In the data that follows, every line containing the word "negative" should be returned.

====== THE RECORDS

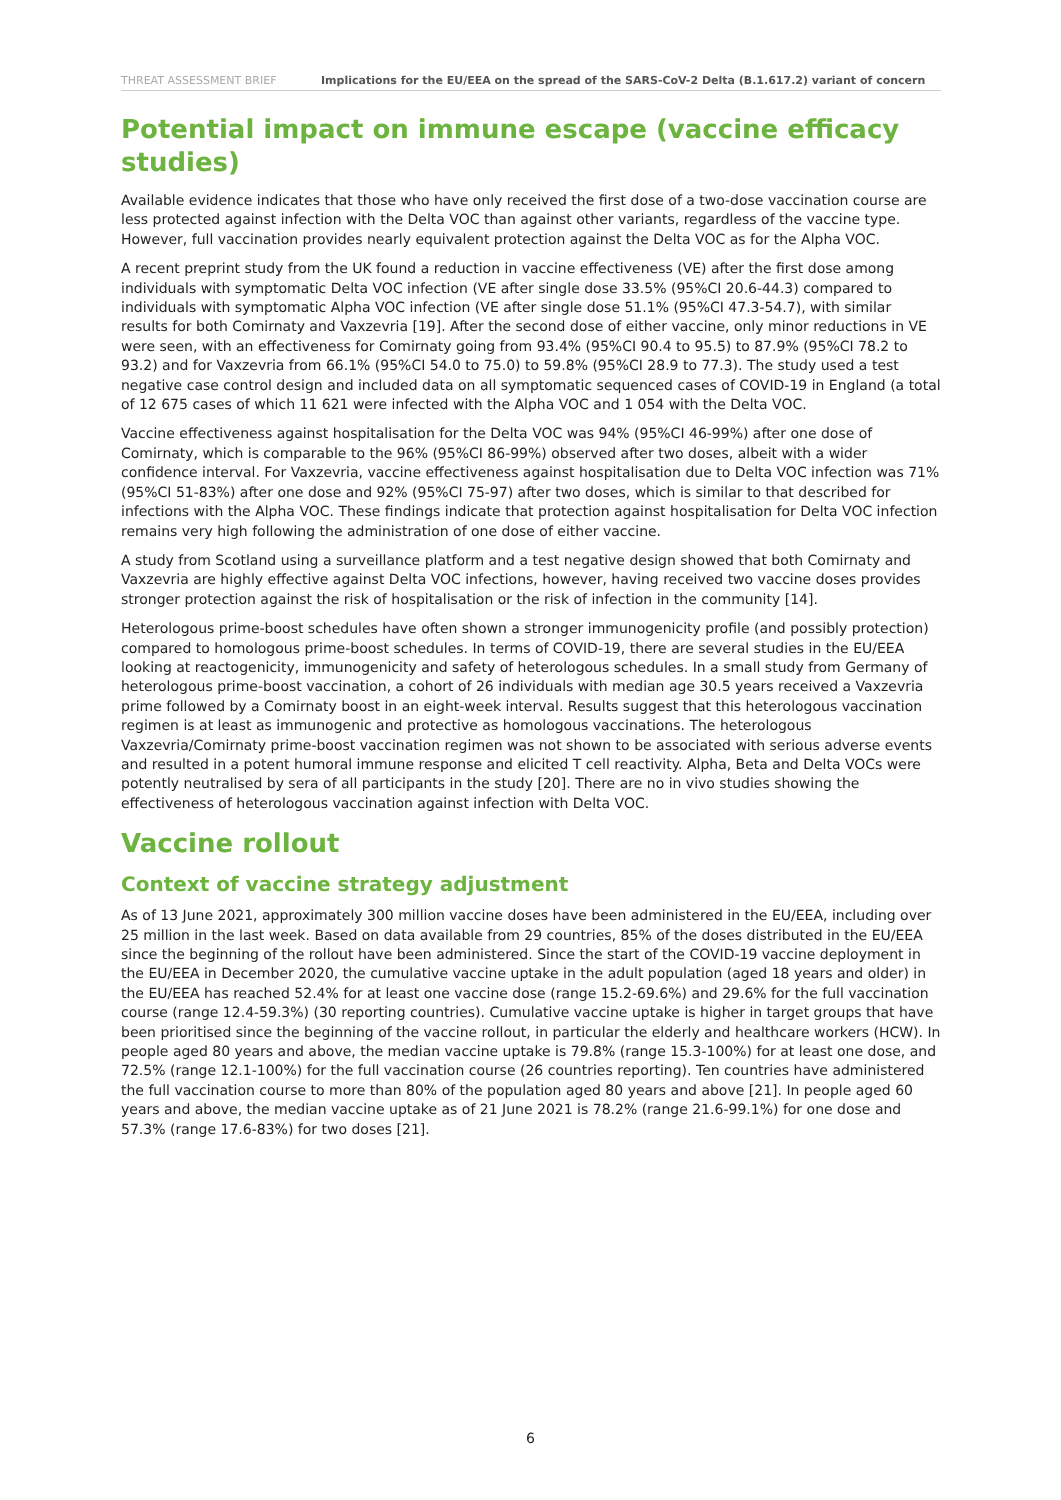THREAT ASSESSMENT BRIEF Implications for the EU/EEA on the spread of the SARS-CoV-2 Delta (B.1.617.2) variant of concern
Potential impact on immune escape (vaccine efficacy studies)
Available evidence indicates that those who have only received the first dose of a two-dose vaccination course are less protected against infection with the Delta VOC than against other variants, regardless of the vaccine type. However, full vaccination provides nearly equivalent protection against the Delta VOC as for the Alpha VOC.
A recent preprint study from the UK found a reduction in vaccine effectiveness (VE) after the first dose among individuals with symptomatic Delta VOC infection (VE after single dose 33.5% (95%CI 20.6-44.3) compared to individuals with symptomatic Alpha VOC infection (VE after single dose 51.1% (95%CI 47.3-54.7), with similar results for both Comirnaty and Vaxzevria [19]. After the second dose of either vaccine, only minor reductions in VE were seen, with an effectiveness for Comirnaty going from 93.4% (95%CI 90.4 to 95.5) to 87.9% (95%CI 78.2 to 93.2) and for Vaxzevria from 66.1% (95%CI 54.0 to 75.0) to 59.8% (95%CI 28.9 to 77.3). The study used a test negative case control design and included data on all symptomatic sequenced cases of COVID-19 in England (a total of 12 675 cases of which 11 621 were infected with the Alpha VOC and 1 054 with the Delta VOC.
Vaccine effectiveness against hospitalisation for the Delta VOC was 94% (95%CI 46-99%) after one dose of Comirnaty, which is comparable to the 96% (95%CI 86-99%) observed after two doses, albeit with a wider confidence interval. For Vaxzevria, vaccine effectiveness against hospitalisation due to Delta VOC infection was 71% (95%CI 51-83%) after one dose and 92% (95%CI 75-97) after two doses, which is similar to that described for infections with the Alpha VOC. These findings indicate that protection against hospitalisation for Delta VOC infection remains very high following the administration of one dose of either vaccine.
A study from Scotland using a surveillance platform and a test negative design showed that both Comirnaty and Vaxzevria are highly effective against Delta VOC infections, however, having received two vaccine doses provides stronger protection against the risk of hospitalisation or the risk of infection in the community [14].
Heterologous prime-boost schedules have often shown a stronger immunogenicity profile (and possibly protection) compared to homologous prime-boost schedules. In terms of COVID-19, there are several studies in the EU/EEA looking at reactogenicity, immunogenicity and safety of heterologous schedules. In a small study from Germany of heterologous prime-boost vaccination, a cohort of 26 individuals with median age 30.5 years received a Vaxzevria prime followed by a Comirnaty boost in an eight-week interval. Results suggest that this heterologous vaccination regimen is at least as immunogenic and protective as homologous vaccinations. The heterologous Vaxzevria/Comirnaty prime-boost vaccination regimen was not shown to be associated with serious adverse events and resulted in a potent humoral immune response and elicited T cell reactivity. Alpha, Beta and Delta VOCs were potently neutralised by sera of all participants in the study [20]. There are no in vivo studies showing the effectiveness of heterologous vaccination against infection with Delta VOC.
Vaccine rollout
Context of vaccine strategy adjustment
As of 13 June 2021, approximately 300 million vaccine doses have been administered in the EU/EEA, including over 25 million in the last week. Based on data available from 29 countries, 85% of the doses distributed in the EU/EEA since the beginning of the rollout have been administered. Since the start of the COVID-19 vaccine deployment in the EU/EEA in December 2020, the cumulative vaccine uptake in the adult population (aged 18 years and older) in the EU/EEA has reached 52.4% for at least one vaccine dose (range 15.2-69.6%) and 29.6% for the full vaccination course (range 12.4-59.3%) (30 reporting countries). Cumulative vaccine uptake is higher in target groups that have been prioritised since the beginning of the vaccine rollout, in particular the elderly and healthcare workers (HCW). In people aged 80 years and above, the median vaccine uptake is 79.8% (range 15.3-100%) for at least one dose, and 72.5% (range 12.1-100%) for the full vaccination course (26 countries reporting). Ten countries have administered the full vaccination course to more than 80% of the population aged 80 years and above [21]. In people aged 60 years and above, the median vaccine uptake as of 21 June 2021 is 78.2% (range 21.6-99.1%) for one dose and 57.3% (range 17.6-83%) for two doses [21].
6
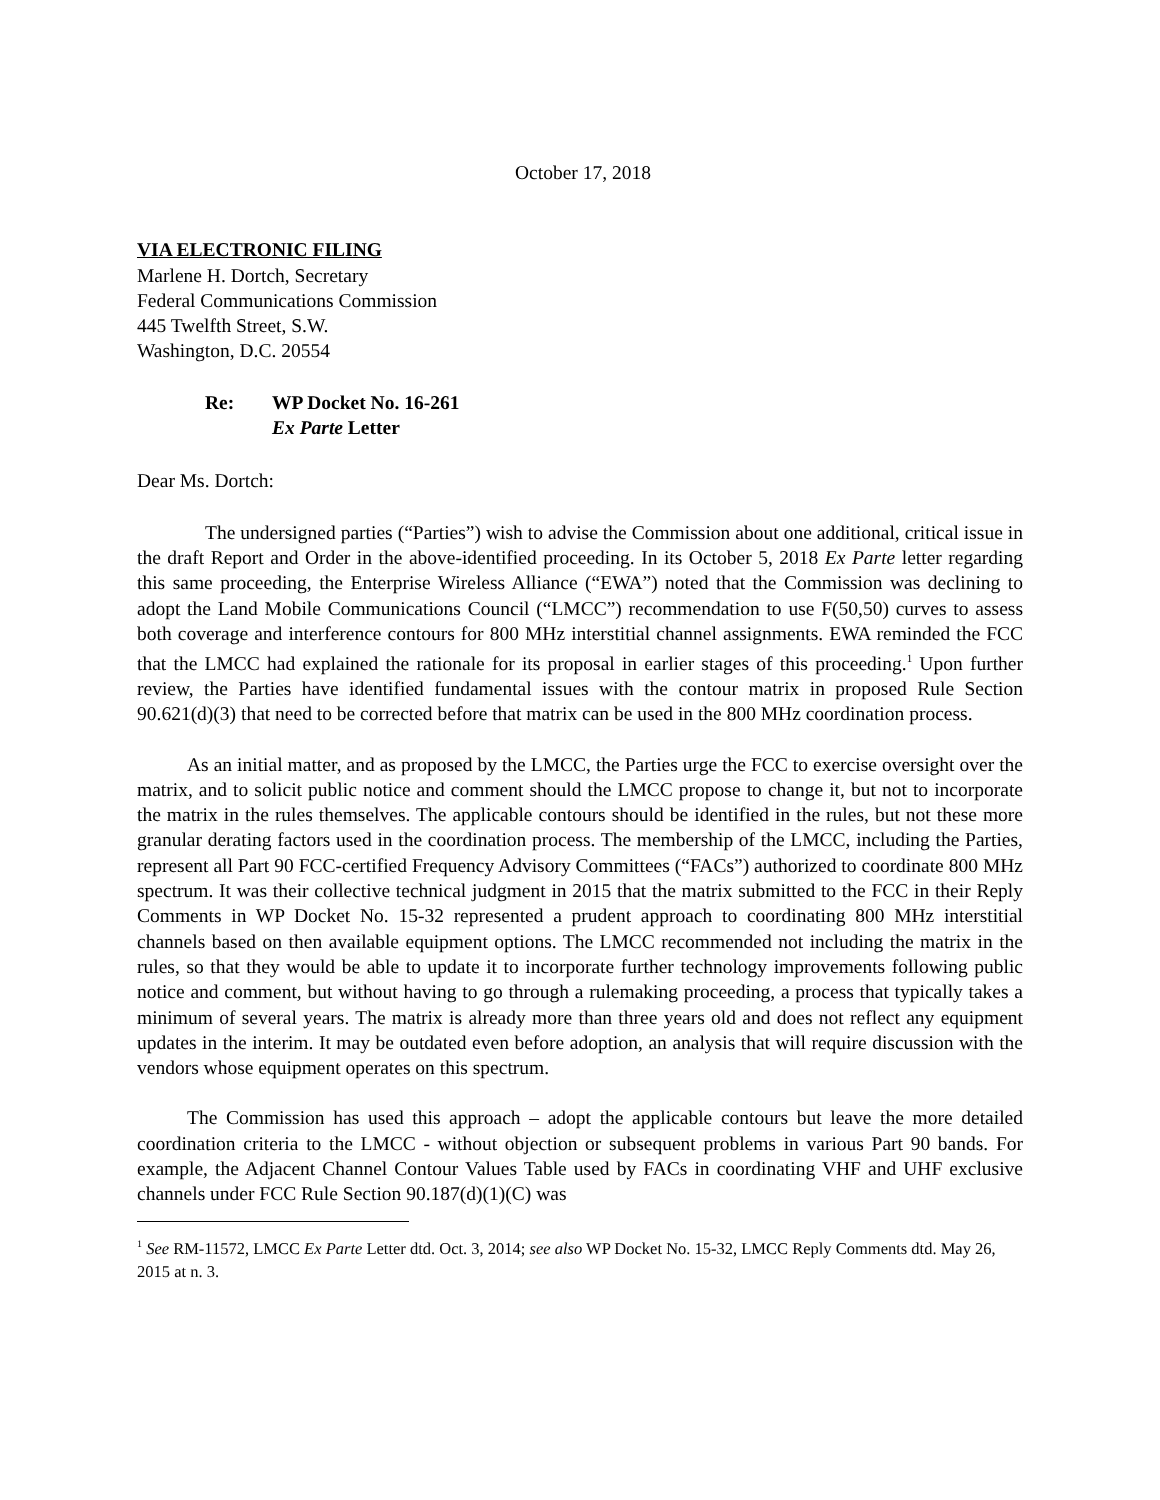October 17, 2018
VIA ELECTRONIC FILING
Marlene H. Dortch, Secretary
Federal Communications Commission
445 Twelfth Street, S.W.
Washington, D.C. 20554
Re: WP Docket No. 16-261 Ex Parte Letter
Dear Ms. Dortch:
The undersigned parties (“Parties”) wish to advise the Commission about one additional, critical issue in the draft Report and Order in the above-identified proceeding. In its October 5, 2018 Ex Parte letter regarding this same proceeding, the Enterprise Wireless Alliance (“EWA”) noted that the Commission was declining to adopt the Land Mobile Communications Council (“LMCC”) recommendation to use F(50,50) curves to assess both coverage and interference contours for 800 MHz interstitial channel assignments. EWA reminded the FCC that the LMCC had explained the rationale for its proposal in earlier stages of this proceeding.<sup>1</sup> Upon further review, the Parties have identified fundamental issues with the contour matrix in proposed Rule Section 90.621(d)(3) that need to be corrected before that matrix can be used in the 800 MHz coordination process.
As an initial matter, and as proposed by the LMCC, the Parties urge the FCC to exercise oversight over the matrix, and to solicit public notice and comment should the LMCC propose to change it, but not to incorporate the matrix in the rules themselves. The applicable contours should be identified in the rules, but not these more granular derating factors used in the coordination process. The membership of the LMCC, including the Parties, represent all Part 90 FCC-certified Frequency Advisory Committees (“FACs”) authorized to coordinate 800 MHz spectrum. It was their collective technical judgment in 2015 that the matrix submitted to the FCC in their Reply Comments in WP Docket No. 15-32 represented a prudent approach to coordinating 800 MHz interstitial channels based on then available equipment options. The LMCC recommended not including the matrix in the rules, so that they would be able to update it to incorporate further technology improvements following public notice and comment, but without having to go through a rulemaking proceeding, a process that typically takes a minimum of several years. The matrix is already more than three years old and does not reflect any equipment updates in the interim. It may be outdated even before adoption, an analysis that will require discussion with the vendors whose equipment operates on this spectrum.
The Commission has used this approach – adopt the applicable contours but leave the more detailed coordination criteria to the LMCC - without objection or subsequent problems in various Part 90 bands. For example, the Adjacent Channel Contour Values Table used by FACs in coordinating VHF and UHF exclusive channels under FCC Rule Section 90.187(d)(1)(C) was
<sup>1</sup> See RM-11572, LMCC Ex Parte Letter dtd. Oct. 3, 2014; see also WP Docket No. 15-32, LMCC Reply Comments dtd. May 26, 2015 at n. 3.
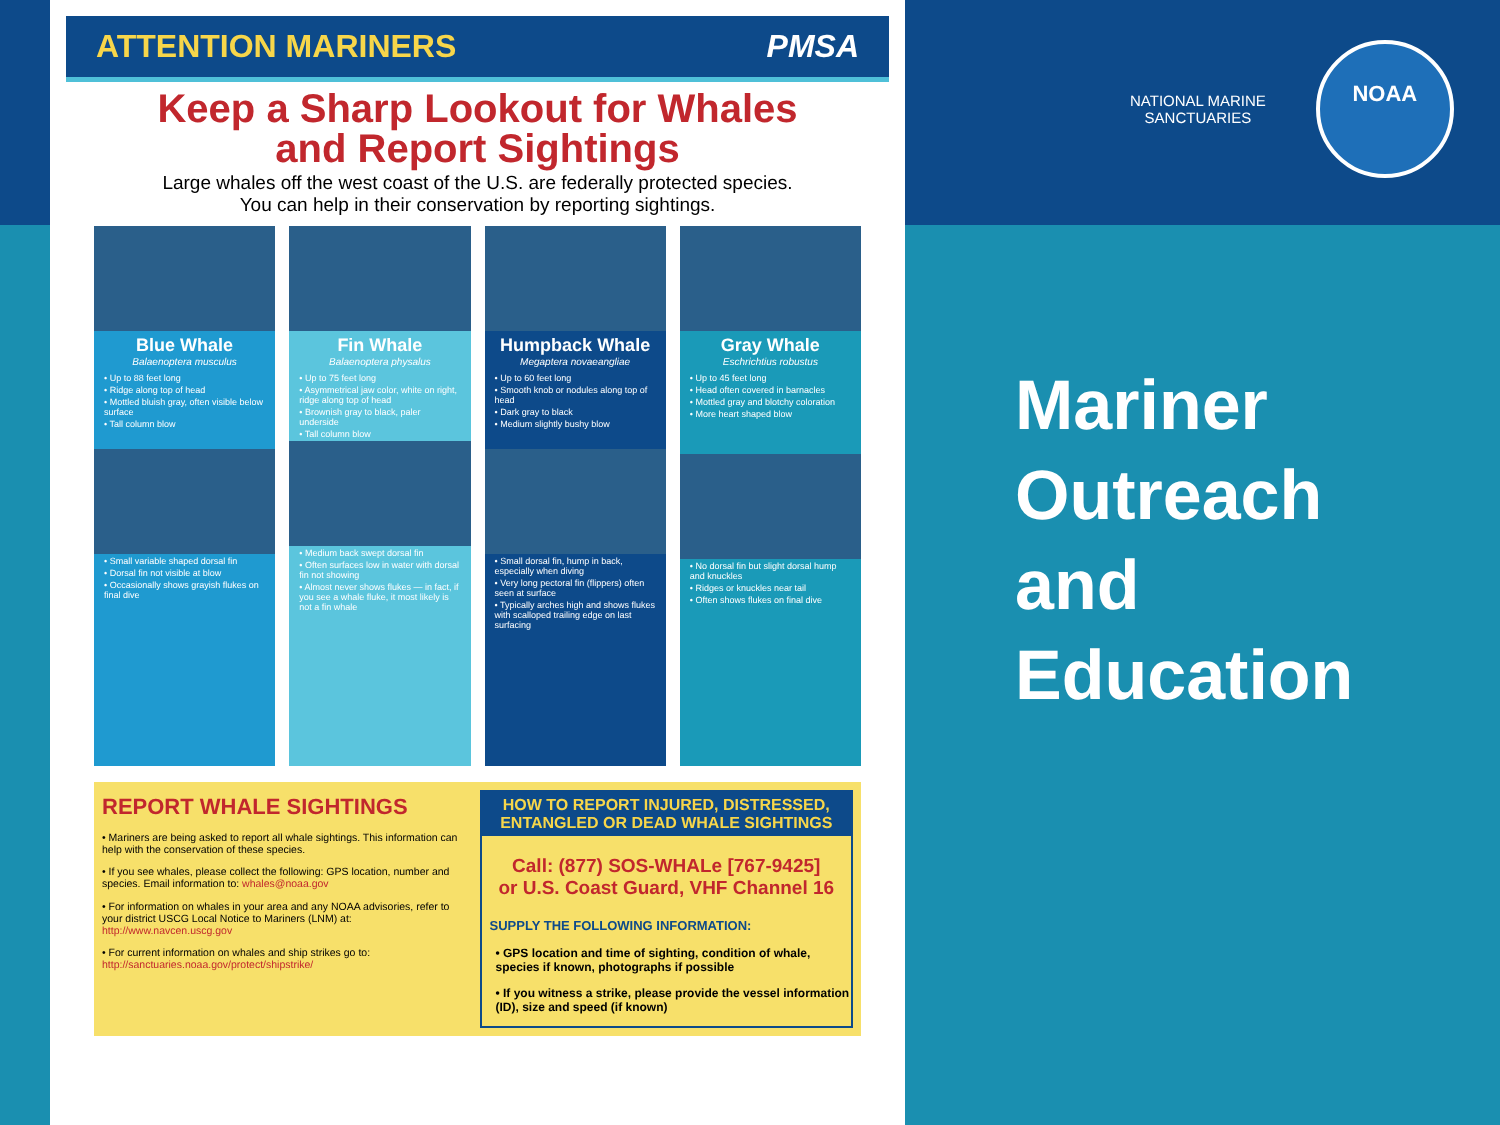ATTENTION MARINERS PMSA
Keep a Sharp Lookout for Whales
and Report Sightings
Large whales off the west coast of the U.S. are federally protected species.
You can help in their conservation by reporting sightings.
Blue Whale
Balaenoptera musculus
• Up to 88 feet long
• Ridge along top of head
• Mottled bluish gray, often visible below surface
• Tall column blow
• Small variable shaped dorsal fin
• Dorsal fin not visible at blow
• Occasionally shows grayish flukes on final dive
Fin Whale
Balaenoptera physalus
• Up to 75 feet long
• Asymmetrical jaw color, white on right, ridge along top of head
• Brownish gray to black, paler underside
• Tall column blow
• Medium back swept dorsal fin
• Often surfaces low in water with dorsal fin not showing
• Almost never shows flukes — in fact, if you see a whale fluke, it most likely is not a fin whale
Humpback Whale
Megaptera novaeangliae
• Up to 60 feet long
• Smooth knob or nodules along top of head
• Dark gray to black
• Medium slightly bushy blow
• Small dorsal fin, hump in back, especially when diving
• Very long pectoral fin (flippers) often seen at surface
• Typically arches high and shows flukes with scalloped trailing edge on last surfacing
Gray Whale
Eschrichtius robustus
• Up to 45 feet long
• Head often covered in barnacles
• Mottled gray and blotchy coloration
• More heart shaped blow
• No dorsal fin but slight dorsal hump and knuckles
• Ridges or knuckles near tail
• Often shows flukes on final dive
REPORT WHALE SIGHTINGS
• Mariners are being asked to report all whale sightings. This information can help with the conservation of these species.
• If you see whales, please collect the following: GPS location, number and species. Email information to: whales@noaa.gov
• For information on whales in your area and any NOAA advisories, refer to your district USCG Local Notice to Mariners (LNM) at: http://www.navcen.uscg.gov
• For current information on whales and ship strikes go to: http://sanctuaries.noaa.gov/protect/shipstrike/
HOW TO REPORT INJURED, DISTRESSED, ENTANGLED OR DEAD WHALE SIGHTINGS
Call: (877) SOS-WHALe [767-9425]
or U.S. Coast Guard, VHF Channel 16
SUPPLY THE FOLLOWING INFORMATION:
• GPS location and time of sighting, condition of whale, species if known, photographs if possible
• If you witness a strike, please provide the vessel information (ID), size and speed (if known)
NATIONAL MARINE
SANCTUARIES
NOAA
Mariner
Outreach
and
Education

============

## SOLVED PROBLEM
A recent preprint study from the UK found a reduction in vaccine effectiveness (VE) after the first dose among individuals with symptomatic Delta VOC infection (VE after single dose 33.5% (95%CI 20.6-44.3) compared to individuals with symptomatic Alpha VOC infection (VE after single dose 51.1% (95%CI 47.3-54.7), with similar results for both Comirnaty and Vaxzevria [19]. After the second dose of either vaccine, only minor reductions in VE were seen, with an effectiveness for Comirnaty going from 93.4% (95%CI 90.4 to 95.5) to 87.9% (95%CI 78.2 to 93.2) and for Vaxzevria from 66.1% (95%CI 54.0 to 75.0) to 59.8% (95%CI 28.9 to 77.3). The study used a test negative case control design and included data on all symptomatic sequenced cases of COVID-19 in England (a total of 12 675 cases of which 11 621 were infected with the Alpha VOC and 1 054 with the Delta VOC.
A study from Scotland using a surveillance platform and a test negative design showed that both Comirnaty and Vaxzevria are highly effective against Delta VOC infections, however, having received two vaccine doses provides stronger protection against the risk of hospitalisation or the risk of infection in the community [14].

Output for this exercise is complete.